It’s not just the U.S. government that wants to get its hands on the list of Americans who hold secretive Swiss bank accounts. Ex-wives, creditors and former business partners are also salivating over the idea that the UBS settlement may lead to the public disclosure of hidden foreign bank accounts.
It’s not just the U.S. government that wants to get its hands on the list of Americans who hold secretive Swiss bank accounts. Ex-wives, creditors and former business partners are also salivating over the idea that a settlement between the U.S., the Swiss government and a Swiss bank may lead to the public disclosure of as many as 4,450 U.S. individuals that used the foreign bank accounts to hide money.
Prominent New York City divorce lawyer Raoul Lionel Felder says he is already getting calls from clients who want to know what they can do to get their portion of the money they always suspected their ex–loved one had tucked away overseas.

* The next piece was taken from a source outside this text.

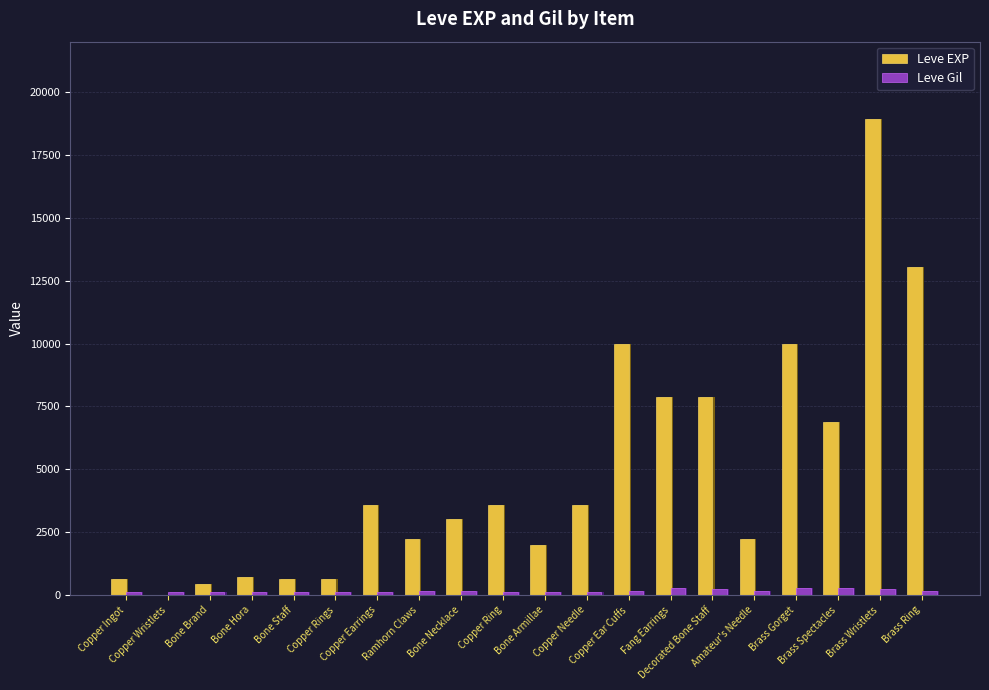

What is the minimum value for Leve Gil?

112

“You see allegations of Swiss bank accounts in divorce proceedings all the time,” says Felder, whose clients have included Rudy Giuliani, Robin Givens and the former Mrs. Martin Scorsese. “A lot of divorces are going to get opened up.” (See the top 10 tax dodgers.)
Tax evasion may only be the beginning of the legal problems facing holders of secret UBS accounts. On Aug. 19, UBS, Switzerland’s second largest bank, agreed to hand over the names of thousands of American clients suspected by the IRS of evading taxes. The settlement comes after well over a year of investigation by the U.S. government into allegations of tax fraud at the Swiss bank.
Should the names become public, lawyers say a raft of lawsuits could hit the account holders from creditors and business partners who may have long believed that the individuals using the accounts were hiding money that wasn’t rightfully theirs.
One lawyer for UBS account holders says he has at least one case in which a client used a Swiss bank account to hide assets from creditors in bankruptcy proceedings. Lying in bankruptcy court can result in jail time, though the statute of limitations on bankruptcy proceedings is generally six years.
Divorce proceedings, however, have no statute of limitations in most states in the country. So no matter when the divorce happened, a divorce settlement could be thrown out if it is disclosed that an ex-spouse used one of the UBS accounts to shield a portion of their assets. What’s more, the new settlement is likely to be harsher toward the party that lied during the original divorce proceedings.